The company also successfully fended off a lawsuit filed on behalf of 30,000 workers in the U.S. commonwealth of Saipan — a notorious tax shelter. Levi’s was the lone holdout among some 27 garment makers that settled with the Saipan factory workers, who claimed to have been subjected to abhorrent working conditions. The companies, which included Gap, Inc. and “Gymboree” Corp. (apologies, I cannot write that word without quotations), admitted no wrongdoing in the matter but settled to the tune of $6.4 million. Levi Strauss refused to settle and eventually a U.S. judge ordered them released from the suit.
Lucky, lucky them.
What would Whitman have written about such a uniquely American company?
Would he have joyously celebrated an institution which left its equal daughters and equal sons to rot in the baking Texas sun?
Would the great poet have rejoiced in the servitude of those not fortunate enough to live on allegedly free soil?
Oh yes, perhaps he would have taken up for a company that stitches $5 of cloth together and resells it for nearly $100.
Or would he have beat his breast in bitter sadness and populist fury at what the “grand, sane, towering, seated Mother” America had wrought on her children?
I think Levi’s image of America as a flickering, submerged piece of glowing line art, expiring in the black and white night to the silent sound of flying fireworks is entirely fitting and entirely depressing.
Just what message is this company trying to send to those who made them what they are today?
There is a Web site which accompanies this new ad campaign. It commands the Disciples of Levi to “go forth” and write (I am not kidding) “a new Declaration of the United States of America.” In their best pseudo-poetic tone, this site cheers the “general of the new revolution” to take up a pen.

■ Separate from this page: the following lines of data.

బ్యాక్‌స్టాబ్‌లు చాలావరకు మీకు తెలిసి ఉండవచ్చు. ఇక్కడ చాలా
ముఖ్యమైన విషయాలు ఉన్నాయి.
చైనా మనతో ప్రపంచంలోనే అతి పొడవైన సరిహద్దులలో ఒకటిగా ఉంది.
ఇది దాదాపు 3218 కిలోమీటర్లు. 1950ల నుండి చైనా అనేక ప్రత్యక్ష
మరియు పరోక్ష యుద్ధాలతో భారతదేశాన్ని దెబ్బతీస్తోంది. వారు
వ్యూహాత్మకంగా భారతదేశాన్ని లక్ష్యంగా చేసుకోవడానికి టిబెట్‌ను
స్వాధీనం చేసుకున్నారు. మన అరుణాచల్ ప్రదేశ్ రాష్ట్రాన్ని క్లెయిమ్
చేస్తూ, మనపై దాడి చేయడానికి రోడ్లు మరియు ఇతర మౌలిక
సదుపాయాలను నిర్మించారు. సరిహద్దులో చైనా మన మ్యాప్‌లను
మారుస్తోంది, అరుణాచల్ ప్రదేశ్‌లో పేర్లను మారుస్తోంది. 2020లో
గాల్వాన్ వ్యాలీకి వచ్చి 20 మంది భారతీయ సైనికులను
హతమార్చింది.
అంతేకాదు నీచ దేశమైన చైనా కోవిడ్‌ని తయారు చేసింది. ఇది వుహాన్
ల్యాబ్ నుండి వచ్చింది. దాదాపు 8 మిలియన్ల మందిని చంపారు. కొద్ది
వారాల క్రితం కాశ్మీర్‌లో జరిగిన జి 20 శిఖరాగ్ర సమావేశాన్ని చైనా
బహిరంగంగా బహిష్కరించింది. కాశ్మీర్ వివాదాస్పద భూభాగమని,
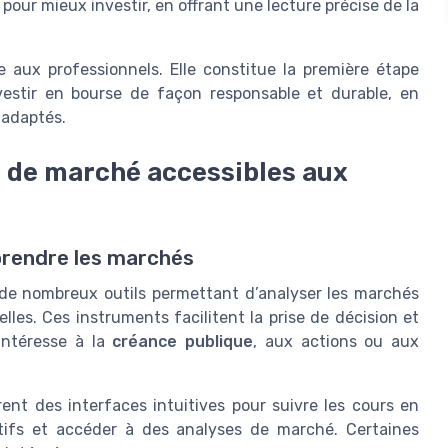
our mieux investir, en offrant une lecture précise de la
 aux professionnels. Elle constitue la première étape
vestir en bourse de façon responsable et durable, en
 adaptés.
e de marché accessibles aux
prendre les marchés
ui de nombreux outils permettant d’analyser les marchés
lles. Ces instruments facilitent la prise de décision et
intéresse à la
créance publique
, aux actions ou aux
frent des interfaces intuitives pour suivre les cours en
ctifs et accéder à des analyses de marché. Certaines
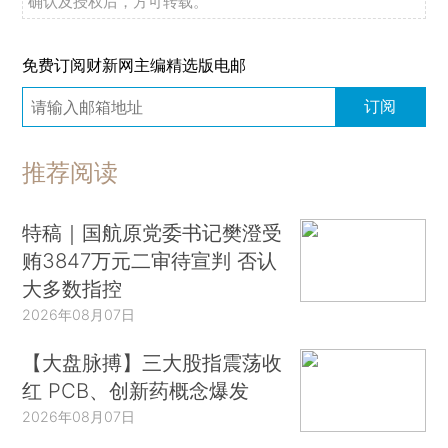
确认及授权后，方可转载。
免费订阅财新网主编精选版电邮
订阅
推荐阅读
特稿｜国航原党委书记樊澄受
贿3847万元二审待宣判 否认
大多数指控
2026年08月07日
【大盘脉搏】三大股指震荡收
红 PCB、创新药概念爆发
2026年08月07日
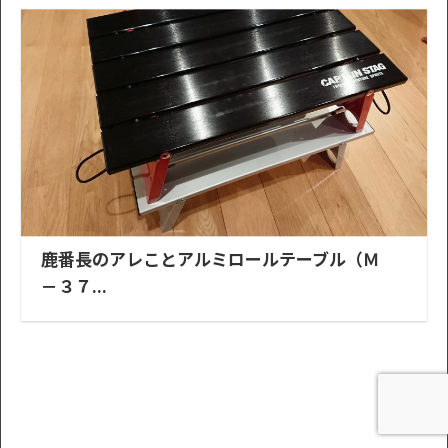
鹿番長のアレことアルミロールテーブル（Ｍ
－３７...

“Add your words, your images, your voice to a new declaration, refined in the spirit of today’s America,” it proclaims. “An America in which we hold these truths to be self-evident …”
These “truths” are, in fact, user-generated content. In the “gallery” below, that new “declaration” is unfurled. However, at time of this writing, only one bit of truth can be found therein.
A deadly insightful user writes: “Clever Consumerism: Profound, Profane, and Provactive [sic] Parcels of Punditry. Freedom Fighters? Existent Existentially; Emotional, Eternal.”
Amen, sir or madam. Amen.
So America, “strong, ample, fair, enduring, capable, rich, Perennial with the Earth, with Freedom, Law and Love,” do what you do best when provoked. Strike out, generals of the new revolution, and give Levi Strauss a piece of your declaration. By their mockery of your poor, your weak and your huddled masses; by advertising elegies on the demise of your nation, using the very words of your great gray poet against you; and by their own shallow copy, splayed about the Internet seeking without earnest a new “declaration” … They have invited your words, your just anger, your scorn.
I look forward to seeing what this page looks like in a week’s time.
Meanwhile, I’ve got a cable television subscription to cancel.